Amatakka translations:

Anakin: the one who brings the rain (a reference to Ar-Amu's promise that her children will know their freedom is coming when the rain comes)

Nittu: night

nimku: a person with power, a person with agency

umakkar: a storm

Amarattu: the Mother's protection

dukkra ba dukkra: freedom or death (but the translation is misleading, because there's really only one word there - dukkra means both freedom and death)

Bentu: judgment, justice

Terakreth: literally, desert-walker, but Bentu's Basic surname is the rather more poetic translation Rockstrider

Beru: singer

chelii: a runaway

Te masu Amavikkas?: Are you Amavikka?

Kai. Ek masa Amavikka.: Yes. I am Amavikka.

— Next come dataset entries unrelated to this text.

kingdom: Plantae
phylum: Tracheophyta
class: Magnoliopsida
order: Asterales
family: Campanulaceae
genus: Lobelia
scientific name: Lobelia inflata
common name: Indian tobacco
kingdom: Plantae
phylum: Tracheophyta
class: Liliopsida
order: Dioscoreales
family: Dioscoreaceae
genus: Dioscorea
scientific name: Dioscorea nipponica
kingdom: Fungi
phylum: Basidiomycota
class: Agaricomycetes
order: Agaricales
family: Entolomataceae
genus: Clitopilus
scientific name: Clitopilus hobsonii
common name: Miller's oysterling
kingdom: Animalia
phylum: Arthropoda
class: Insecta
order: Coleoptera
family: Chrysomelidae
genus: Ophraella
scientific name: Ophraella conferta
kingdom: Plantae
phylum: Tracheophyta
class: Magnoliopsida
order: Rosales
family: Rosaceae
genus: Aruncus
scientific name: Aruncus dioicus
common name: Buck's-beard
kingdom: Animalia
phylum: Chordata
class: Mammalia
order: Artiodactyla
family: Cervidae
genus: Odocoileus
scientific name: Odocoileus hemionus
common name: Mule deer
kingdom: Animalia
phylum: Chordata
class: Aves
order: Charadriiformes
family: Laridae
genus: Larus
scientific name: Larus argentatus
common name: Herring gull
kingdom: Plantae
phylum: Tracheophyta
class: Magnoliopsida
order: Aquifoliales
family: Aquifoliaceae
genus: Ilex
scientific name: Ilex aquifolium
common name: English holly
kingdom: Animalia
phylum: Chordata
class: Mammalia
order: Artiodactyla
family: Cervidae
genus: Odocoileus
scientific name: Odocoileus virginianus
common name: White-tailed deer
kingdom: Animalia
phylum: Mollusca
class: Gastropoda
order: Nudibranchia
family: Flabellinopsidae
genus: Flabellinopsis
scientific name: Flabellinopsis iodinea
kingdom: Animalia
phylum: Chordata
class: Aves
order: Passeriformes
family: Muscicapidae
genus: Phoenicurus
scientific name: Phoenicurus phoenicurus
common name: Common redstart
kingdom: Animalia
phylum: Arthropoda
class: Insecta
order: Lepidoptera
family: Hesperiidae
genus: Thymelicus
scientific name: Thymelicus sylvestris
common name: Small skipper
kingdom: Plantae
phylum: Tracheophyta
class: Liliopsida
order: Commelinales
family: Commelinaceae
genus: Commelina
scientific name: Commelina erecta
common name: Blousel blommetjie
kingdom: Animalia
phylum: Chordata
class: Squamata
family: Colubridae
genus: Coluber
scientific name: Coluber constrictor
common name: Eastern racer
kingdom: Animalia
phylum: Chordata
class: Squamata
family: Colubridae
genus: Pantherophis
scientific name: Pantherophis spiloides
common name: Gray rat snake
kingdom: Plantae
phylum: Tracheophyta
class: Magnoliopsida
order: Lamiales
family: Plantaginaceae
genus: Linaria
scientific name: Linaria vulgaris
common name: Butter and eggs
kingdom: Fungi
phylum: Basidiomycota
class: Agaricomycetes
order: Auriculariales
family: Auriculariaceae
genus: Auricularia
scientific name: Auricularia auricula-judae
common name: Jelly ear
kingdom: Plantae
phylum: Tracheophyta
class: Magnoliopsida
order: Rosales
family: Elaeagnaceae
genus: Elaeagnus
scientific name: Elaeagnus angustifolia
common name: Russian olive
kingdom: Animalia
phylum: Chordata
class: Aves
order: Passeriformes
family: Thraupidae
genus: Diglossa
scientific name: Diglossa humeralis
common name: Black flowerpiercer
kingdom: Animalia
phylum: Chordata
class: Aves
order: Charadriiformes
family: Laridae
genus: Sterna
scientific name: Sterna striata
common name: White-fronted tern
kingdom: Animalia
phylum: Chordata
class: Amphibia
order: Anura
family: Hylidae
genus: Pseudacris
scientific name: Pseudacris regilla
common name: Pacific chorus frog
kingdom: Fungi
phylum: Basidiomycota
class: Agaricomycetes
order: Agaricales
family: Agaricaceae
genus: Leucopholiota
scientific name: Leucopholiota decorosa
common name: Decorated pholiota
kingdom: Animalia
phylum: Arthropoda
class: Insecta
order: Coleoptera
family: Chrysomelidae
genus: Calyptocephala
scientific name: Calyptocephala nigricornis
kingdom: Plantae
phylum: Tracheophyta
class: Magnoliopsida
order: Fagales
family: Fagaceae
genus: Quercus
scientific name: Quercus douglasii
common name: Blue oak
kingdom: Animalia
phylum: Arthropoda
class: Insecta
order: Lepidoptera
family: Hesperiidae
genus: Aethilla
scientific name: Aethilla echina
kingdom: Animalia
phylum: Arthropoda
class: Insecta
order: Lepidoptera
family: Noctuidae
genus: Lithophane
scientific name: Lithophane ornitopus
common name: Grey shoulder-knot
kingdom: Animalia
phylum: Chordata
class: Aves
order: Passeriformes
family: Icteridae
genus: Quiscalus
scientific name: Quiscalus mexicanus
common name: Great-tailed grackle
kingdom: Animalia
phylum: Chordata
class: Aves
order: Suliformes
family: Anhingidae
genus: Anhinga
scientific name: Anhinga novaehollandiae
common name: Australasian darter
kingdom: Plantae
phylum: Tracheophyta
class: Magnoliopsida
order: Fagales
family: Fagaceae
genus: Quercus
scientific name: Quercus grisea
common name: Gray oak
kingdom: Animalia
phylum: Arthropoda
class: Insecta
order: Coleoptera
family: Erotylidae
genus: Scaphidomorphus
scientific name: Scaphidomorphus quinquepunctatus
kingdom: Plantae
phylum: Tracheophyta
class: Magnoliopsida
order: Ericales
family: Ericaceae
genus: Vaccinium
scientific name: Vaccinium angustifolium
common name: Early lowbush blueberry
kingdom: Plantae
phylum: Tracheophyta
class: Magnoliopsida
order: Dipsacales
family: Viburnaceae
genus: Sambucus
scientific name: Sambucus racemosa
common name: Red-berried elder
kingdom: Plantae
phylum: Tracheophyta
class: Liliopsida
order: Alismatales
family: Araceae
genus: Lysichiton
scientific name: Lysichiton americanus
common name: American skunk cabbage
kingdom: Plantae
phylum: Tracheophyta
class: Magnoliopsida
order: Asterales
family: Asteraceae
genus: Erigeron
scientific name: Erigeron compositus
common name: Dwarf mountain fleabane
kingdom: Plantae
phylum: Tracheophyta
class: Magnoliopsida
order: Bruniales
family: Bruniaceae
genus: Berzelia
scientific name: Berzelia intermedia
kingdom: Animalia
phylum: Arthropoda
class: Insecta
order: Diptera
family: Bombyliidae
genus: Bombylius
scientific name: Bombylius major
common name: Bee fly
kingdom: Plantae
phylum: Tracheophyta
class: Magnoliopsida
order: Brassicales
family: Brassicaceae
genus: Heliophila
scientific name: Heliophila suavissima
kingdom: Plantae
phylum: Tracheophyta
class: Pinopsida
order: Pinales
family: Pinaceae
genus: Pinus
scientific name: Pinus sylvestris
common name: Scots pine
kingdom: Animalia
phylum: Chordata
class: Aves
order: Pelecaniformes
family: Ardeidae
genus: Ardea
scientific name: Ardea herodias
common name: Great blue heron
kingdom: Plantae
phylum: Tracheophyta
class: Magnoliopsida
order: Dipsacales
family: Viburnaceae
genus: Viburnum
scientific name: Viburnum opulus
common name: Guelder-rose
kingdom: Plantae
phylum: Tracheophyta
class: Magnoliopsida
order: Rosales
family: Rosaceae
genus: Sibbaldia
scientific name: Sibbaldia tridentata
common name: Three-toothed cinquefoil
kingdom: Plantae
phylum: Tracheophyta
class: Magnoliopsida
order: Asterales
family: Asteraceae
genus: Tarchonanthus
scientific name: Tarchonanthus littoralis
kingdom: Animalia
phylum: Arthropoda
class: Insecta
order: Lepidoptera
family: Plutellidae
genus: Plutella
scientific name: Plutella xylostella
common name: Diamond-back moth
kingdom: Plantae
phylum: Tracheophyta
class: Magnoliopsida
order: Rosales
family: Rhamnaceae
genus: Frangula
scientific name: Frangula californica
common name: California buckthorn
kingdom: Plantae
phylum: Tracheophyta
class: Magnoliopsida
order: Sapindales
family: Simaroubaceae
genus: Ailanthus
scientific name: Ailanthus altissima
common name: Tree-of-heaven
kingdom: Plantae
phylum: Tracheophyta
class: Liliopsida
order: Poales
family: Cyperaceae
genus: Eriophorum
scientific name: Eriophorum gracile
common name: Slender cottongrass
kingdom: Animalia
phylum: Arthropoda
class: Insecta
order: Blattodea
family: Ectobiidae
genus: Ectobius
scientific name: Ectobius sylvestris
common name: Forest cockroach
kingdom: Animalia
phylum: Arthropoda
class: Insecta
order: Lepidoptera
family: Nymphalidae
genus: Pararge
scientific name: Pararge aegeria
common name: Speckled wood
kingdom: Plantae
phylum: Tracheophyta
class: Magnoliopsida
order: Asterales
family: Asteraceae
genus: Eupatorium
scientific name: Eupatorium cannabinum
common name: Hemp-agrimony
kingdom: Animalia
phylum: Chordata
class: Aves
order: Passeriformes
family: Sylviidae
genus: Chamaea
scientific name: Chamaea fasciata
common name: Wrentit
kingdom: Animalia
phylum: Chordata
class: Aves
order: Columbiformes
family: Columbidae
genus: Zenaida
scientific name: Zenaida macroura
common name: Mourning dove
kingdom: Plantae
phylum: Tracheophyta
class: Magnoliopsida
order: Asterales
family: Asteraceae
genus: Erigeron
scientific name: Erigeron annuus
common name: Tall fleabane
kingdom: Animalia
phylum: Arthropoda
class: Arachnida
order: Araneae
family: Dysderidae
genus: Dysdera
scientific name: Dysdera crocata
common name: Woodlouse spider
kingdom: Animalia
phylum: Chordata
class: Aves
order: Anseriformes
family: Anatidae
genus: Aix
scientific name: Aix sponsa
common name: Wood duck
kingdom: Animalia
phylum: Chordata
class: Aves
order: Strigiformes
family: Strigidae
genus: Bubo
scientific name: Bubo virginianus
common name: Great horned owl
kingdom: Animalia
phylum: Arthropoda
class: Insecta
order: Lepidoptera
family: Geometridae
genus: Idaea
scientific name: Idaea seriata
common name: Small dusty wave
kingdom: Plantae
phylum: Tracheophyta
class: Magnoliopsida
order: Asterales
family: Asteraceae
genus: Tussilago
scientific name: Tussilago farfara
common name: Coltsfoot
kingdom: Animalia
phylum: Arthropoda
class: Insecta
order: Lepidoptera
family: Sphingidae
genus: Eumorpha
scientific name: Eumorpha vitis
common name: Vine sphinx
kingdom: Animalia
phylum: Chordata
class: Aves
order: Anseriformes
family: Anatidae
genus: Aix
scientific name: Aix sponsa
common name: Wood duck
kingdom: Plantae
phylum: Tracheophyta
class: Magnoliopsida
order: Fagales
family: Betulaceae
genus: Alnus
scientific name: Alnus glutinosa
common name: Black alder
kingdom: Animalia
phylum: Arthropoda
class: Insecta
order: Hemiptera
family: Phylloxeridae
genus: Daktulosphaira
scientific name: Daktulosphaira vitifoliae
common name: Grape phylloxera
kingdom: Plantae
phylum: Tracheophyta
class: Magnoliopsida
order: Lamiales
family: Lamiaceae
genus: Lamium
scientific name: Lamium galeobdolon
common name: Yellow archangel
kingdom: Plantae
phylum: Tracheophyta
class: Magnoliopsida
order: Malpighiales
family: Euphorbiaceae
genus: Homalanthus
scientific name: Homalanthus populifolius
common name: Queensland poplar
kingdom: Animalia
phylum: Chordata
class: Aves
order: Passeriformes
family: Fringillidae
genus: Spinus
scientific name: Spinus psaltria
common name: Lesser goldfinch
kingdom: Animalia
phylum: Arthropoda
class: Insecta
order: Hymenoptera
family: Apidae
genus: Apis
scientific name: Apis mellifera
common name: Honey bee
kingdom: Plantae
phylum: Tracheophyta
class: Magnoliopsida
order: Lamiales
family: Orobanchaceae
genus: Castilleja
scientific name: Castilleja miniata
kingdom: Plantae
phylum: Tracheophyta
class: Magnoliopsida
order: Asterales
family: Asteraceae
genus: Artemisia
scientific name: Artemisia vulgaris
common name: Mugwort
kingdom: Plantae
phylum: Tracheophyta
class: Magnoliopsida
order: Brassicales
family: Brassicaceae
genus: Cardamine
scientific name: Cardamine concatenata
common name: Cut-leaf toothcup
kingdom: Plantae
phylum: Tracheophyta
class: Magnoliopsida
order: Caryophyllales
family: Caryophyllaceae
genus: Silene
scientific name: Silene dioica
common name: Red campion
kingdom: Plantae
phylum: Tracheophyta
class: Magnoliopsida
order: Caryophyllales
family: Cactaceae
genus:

Amatakka introductions make use of a particle indicating the speaker's gender and pronouns, which doesn't translate easily into Basic. We get two variants in this fic:

Ek masa nu Lukka Ekkreth ka. (My name is Luke Skywalker, he/him.)
Ek masa nu Bentu Terakreth ku. (My name is Bentu Rockstrider, she/her.)

A "singer" is slang for a surgeon who removes slave transmitters, or for their assistant - so named because the surgeries are often done with little or no anesthetic, and the singer is the one who keeps up a steady stream of soothing chatter, singing, or chanting to keep the patient grounded.